Durant les fêtes de fin d'année, le nombre de colis livrés par Bpost a atteint un pic. Pour la majorité des clients, le service attendu était au rendez-vous. Mais dans certaines zones, l'ampleur de la tâche conjuguée aux retards dus au mouvement de grève a entraîné des problèmes. Certains clients mécontents suspectent que, pour aller plus vite et résorber les retards, des facteurs ont reçu pour consigne de ne plus sonner pour livrer le colis. La direction et les syndicats réagissent à ces accusations.

Avec l'augmentation des commandes via internet, les fêtes de fin d'année représentent un réel défi pour Bpost. Un défi de plus en plus compliqué à relever, principalement à cause du nombre de livraisons de colis à traiter. "En fin d'année, on gère un nombre record de livraisons de colis. On a mis 900 personnes en plus pour cette période. On a eu des pics où il fallait distribuer jusque 420.000 colis par jour. C'est énorme. Le Belge achète de plus en plus en ligne", nous avait ainsi confié Barbara Van Speybroeck, porte-parole de l'entreprise, qui soulignait une augmentation de 25% par rapport à l'année précédente. "Malgré cela, 95% des colis sont livrés dans les 24 heures", précisait Bpost.



Vu sous cet angle, Bpost n'a clairement pas à rougir: 95% des livraisons effectuées en temps et en heure, ce n'est clairement pas un mauvais chiffre. Mais quand on se met de l'autre côté, on peut aussi se dire que, durant les fêtes, cela fait quand-même 20.000 colis par jour qui ont du retard ou qui s'égarent.

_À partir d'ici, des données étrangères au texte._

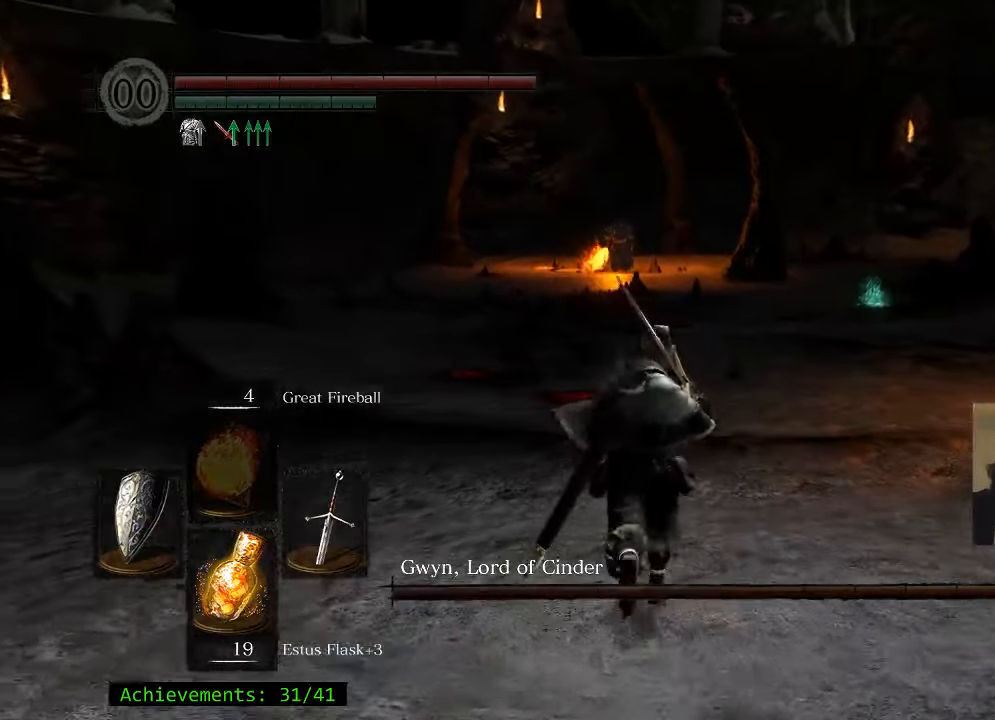
{"keys": ["w"], "mouse": [], "events": [[317, "q", "down"], [450, "q", "up"]]}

Les grèves ont eu "un impact important, surtout dans le sud du pays"

Cela fait donc pas mal de mécontents, comme nous le prouvent les multiples témoignages reçus via notre bouton orange Alertez-nous durant le mois de décembre. "Mes trois dernières commandes livrées par Bpost ne sont jamais arrivées. A chaque fois que j’appelle Bpost pour avoir des infos, je suis mis en attente pendant au moins 15 minutes. Une fois que je tombe sur quelqu’un, on me baratine pour gagner du temps mais personne ne sait jamais réellement m’aider", s'offusque notamment un client bruxellois.

"Dans certaines zones il y a eu des blocages, notamment à cause des actions sociales fin novembre suivies des fêtes de fin d'année. Cela a eu un impact important, surtout dans le sud du pays, il faut l'avouer", concède Barbara Van Speybroeck. Il est vrai qu'après plusieurs semaines marquées par des arrêts de travail, la direction de Bpost et les partenaires sociaux n'ont conclu une convention collective de travail (CCT) pour la période 2019-2020 qu'en date du 20 décembre. Soit déjà en pleine période de fêtes, ce qui n'a pas aidé pour aborder plusieurs jours de travail intense.

Les syndicats, qui avaient principalement pointé la charge de travail des facteurs pour justifier le mouvement de grève, reconnaissaient qu'entamer les fêtes avec un retard à résorber n'était pas l'idéal. "Le volume des colis a énormément augmenté ces dernières années. Ajoutez à cela la période mouvementée que nous avons connue à la fin de l'année passée et vous comprendrez qu'on a fait face à un pic de travail important", nous a indiqué Jacques Lespagnard, délégué permanent CGSP. "Je pense que durant les fêtes, on a eu beaucoup plus de colis que prévu. Alors oui il y a eu les grèves, mais je pense que le mouvement a pris fin assez tôt que pour résorber les retards avant cette période de fin d'année. Donc moi je crois surtout que Bpost aurait dû engager plus de personnel pour les fêtes et aurait du mieux anticiper ce pic de livraisons", nuance Marc Demulder, président national du syndicat libre SLFP.




"Je reçois un avis de passage alors que je suis chez moi"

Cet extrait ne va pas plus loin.